June Edmonds’s Flag Paintings explore the American flag as a malleable symbol of ideals and promises, and the alignment of multiple identities such as race, nationality, gender, or political leanings. Of critical importance, as well, is her interest in redefining traditional Western color theory. Exploring the psychological construct of skin color or tone through pattern and abstraction has proven to be a revealing gesture. Color associations can be connected to culturally symbolic imagery and emotion, and are thus able to communicate about power and systemic disenfranchisement.

Edmonds's Flag Paintings are created through methodically applied sculptural paint strokes in columns of varying widths. The titles of the paintings make direct allusion to lesser-known African Americans and their stories, and the palette is derived from the spectrum of black skin complexions, which in themselves embody the narrative of the global geopolitical diaspora of which American history is such a touchstone. They are vertically oriented as portraits because, as the artist says, they "stand for something" and directly express the degree to which the black body is actually the subject of the project.

Among the paintings to be presented at The Armory Show are the Shadd Cary Flag and Capitol Chasm Flag. Mary Ann Shadd Cary was born a free African American woman in Wilmington, Delaware in 1823, and was an American and Canadian anti-slavery activist, journalist, publisher, teacher, and lawyer. She was the first Black woman publisher in North America and the first woman publisher in Canada. Shadd Cary was an abolitionist who became the first female African-American newspaper editor in North America when she edited The Provincial Freeman in 1853. 

 

FAIR SCHEDULE:

Press / VIP Preview: 

Wednesday, March 4th, 12:00 to 8:00 p.m.

Open to the Public:  

Thursday, March 5th, 12:00 to 8:00 p.m.
Friday, March 6th, 12:00 to 8:00 p.m.
Saturday, March 7th, 12:00 to 7:00 p.m.
Sunday, March 8th, 12:00 to 6:00 p.m.

Capitol Chasm Flag is named after Mary Eliza Church Terrell. Terrell was born on September 23, 1863 in Memphis, and was a well-known African American activist who championed civil rights and women's suffrage in the late 19th and 20th century. An Oberlin College graduate, Terrell was a founder and charter member of the NAACP. She said: "Surely nowhere in the world do oppression and persecution based solely on the color of the skin appear more hateful and hideous than in the capital of the United States, because the chasm between the principles upon which this Government was founded, in which it still professes to believe, and those which are daily practiced under the protection of the flag, yawn so wide and deep." 

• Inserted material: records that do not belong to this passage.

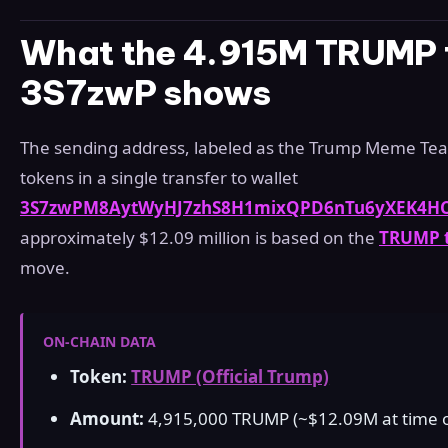
What the 4.915M TRUMP t
3S7zwP shows
The sending address, labeled as the Trump Meme Team
tokens in a single transfer to wallet
3S7zwPM8AytWyHJ7zhS8H1mixQPD6nTu6yXEK4H
approximately $12.09 million is based on the
TRUMP t
move.
ON-CHAIN DATA
Token:
TRUMP (Official Trump)
Amount:
4,915,000 TRUMP (~$12.09M at time of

June Edmonds was born in 1959 in Los Angeles, where she lives and works. Edmonds received an MFA from Tyler School of Art in Philadelphia, a BA from San Diego State University, and also attended Skowhegan School of Painting and Sculpture in Skowhegan, ME. She is the recipient of a number of awards and residencies, including a 2018 City of Los Angeles Individual Artist Fellowship (COLA); California Arts Council Individual Artist Grant; Paducah Artist Residency in Kentucky; Helene Wurlitzer Foundation Artist Residency in Taos, NM; and Dorland Mountain Community Artist Residency in Temecula, CA. 

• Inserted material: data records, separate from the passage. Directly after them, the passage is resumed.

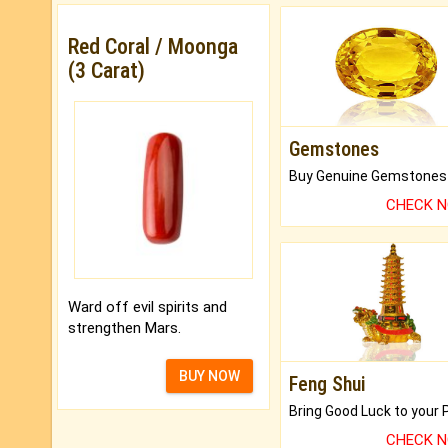
Red Coral / Moonga
(3 Carat)
Gemstones
CHECK 
Ward off evil spirits and
strengthen Mars.
BUY NOW
Feng Shui
CHECK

Edmonds has exhibited widely at venues including the Davis Museum of Art, Wellesley College; California African American Museum, Los Angeles Municipal Art Gallery, Luckman Fine Art Gallery at CalState Los Angeles; Watts Tower Art Center in Los Angeles, Occidental College, Los Angeles; West Los Angeles College, Angels Gate Art Center in San Pedro, CA, and Manhattan Beach Art Center in Manhattan Beach, CA. Her work can be found in the collections of the Davis Museum of Art, Wellesley College, Wellesley, MA; California African American Museum, Los Angeles; Pizzuti Collection, Columbus, OH, and many prominent private collections throughout the U.S.  Edmonds has completed several public art projects for the city of Los Angeles and the Department of Cultural Affairs, including a permanent installation at the MTA Pacific Station in Long Beach, CA.